┌─ Material supplied
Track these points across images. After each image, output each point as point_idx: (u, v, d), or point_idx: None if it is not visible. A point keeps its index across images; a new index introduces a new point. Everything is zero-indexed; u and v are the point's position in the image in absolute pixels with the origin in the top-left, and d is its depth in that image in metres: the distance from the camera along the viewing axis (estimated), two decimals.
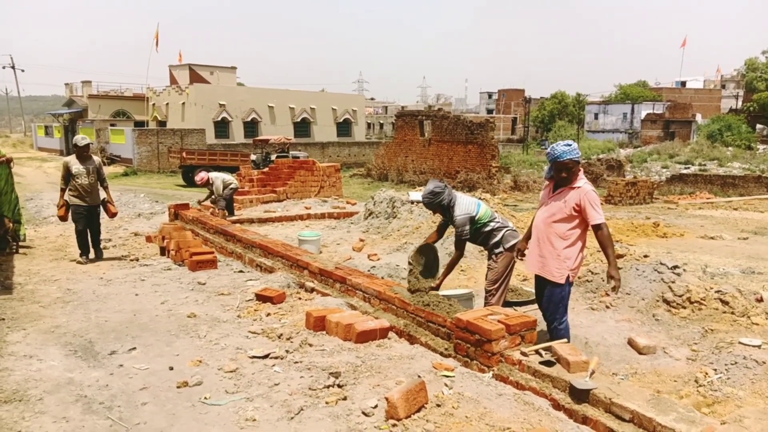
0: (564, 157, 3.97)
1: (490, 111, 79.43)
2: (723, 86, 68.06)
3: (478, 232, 4.75)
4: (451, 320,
└─
Task details: Pictures excluded, copy the lines exactly from where the material starts to the line with "0: (564, 157, 3.97)", inclusive.

Answer section:
Track these points across images. After each image, output each point as point_idx: (u, v, d), or point_idx: None if it is not visible. A point keeps its index across images; a new index introduces a new point. Everything is zero-indexed; u and v are the point's position in the image in absolute pixels with the origin in the top-left, and d is its depth in that image in metres: the distance from the camera along the viewing axis (estimated), two decimals.
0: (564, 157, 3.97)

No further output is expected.